The settlement between JPMorgan and Epstein’s victims ends a class action case that more than 40 women filed last year on behalf of themselves. The victim who filed the lawsuit was only known as “Jane Doe 1.”
The victim, who did not want to be named, said that JPMorgan ignored warning signs for years that Epstein sexually abused women and children. After working with the investor for 15 years, the bank cut ties with Epstein in 2013, five years after he was found guilty of getting a child to work as a prostitute.
The case was one of two civil suits that came about because of JPMorgan’s business relationship with Epstein.
In September, the bank agreed to pay the U.S. Virgin Islands $75 million to settle claims that it did nothing to stop Epstein from running a sex business on his private island.
The Epstein case remains controversial to this day, predominately because the subject of the investigation, Jeffrey Epstein, was found dead from strangulation in a jail cell under suspect conditions in August 2019.
“Along with the logs of Epstein’s private plane, released in 2015, the book paints a picture of a man deeply enmeshed in the highest social circles,” New York says in an article.
Republican Sen. Marsha Blackburn of Tennessee pressed the Senate Judiciary Committee on Thursday to issue a subpoena for Epstein’s flight logs so that they can find other people who may have been involved in his “horrific conduct.”

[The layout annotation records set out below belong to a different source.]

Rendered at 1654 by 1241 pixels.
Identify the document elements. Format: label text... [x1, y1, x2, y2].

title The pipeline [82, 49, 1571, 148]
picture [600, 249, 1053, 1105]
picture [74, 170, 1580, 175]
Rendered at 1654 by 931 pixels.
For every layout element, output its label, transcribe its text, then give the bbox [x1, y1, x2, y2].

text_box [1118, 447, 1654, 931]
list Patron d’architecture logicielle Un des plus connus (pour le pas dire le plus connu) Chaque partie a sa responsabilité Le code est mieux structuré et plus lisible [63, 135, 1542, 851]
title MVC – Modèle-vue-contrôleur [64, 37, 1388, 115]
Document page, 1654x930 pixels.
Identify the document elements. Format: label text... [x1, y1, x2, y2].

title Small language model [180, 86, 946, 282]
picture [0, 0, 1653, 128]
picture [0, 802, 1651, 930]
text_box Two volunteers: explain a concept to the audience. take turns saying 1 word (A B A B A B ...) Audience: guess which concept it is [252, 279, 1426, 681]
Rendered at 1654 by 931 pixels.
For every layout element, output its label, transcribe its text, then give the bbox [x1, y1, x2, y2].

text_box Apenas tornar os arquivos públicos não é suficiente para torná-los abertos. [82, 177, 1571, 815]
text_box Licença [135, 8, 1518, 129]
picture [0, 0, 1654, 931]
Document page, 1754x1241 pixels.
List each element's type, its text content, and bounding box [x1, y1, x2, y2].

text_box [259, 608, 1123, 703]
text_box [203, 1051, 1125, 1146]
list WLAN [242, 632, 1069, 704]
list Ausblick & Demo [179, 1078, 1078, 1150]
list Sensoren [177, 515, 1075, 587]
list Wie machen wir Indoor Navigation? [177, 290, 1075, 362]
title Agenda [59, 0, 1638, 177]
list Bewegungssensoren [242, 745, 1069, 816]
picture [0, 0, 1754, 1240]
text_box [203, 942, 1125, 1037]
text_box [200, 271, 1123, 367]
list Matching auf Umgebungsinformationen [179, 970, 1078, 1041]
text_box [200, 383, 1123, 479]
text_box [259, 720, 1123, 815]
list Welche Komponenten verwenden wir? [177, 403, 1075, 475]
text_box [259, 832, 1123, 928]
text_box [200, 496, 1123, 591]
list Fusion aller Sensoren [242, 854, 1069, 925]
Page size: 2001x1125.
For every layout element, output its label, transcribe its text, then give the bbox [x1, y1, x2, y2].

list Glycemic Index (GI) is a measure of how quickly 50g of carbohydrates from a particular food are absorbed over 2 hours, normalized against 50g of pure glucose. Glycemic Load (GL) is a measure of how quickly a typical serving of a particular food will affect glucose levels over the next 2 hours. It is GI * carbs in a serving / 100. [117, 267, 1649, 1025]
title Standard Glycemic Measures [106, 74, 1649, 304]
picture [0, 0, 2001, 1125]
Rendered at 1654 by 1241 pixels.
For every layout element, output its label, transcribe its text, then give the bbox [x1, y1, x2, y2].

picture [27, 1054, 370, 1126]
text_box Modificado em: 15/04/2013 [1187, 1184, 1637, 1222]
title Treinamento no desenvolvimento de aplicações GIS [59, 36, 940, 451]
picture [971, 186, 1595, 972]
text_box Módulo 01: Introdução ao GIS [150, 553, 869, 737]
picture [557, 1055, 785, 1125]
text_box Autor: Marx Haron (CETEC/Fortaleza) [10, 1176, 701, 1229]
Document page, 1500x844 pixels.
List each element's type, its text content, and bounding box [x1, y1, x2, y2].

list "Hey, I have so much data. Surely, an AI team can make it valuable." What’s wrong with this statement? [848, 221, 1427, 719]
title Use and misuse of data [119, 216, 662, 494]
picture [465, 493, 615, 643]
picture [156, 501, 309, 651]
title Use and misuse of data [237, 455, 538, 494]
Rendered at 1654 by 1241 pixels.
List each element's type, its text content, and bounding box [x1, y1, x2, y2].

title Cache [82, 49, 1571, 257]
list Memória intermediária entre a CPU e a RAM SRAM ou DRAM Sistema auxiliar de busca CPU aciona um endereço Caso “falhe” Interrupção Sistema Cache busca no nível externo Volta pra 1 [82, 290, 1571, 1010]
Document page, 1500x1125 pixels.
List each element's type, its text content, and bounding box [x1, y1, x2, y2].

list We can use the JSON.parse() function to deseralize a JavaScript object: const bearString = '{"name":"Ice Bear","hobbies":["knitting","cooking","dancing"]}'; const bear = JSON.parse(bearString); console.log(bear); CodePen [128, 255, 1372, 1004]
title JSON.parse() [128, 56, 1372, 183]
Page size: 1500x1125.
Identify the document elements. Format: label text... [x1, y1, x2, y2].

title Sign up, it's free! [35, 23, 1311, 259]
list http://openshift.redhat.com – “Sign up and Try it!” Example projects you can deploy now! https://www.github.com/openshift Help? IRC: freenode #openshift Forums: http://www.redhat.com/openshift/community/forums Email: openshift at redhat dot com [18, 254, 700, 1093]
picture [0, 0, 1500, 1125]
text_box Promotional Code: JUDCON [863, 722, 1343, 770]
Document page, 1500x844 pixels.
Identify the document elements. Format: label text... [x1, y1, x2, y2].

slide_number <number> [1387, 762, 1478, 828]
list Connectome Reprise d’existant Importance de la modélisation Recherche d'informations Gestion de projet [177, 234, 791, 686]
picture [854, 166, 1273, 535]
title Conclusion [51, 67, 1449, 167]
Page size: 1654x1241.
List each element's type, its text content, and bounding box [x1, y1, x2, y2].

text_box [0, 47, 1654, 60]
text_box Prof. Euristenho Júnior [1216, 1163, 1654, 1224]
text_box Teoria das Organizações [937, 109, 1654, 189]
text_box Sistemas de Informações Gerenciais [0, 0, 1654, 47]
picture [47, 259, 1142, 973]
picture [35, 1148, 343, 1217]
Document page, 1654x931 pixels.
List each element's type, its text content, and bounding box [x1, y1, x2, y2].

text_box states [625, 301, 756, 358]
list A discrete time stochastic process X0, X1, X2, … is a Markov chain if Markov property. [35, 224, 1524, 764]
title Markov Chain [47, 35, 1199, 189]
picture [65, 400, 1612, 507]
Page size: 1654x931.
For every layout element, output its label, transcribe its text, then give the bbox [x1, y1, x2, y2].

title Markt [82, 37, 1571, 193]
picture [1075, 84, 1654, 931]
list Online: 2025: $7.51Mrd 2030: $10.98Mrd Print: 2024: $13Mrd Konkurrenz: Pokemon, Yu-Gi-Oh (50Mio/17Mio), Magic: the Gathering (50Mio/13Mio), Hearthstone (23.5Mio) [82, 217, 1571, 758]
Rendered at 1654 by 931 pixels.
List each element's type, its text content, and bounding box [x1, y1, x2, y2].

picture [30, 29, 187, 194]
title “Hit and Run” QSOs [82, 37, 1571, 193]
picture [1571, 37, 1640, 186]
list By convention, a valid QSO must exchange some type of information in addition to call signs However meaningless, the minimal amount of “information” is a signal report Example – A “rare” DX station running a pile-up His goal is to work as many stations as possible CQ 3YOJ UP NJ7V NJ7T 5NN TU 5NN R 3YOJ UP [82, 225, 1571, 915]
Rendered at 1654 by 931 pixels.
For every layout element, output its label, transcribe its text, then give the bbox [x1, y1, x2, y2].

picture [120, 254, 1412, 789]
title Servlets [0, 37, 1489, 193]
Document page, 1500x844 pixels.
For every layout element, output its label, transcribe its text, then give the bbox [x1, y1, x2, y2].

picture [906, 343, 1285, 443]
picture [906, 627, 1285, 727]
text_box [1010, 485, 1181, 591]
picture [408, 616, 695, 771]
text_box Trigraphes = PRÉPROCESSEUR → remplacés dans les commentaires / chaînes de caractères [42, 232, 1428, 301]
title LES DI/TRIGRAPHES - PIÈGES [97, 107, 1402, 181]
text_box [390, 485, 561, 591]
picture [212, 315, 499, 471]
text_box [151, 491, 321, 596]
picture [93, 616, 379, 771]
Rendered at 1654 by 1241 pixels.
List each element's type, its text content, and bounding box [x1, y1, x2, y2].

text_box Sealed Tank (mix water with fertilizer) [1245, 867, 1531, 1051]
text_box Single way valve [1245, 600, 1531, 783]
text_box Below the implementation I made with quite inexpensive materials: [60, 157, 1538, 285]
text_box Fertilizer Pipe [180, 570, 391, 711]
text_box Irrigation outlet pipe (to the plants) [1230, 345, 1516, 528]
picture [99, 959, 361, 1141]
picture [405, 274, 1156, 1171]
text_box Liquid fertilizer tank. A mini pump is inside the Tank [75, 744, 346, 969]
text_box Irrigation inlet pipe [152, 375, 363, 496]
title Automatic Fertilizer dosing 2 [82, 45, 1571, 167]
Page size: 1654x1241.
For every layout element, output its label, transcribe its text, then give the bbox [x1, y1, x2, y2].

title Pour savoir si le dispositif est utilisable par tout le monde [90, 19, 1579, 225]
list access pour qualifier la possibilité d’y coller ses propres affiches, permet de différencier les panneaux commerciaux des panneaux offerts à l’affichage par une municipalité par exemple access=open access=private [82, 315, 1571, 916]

“Since we’re in the business of issuing subpoenas now, here are a few more that I’ve filed,” Blackburn told the committee.
“A subpoena to Jeffrey Epstein’s estate to provide the flight logs for his private plane. Given the numerous allegations of human trafficking and abuse surrounding Mr. Epstein, we’ve got to identify everyone who could have participated in his horrific conduct,” she said.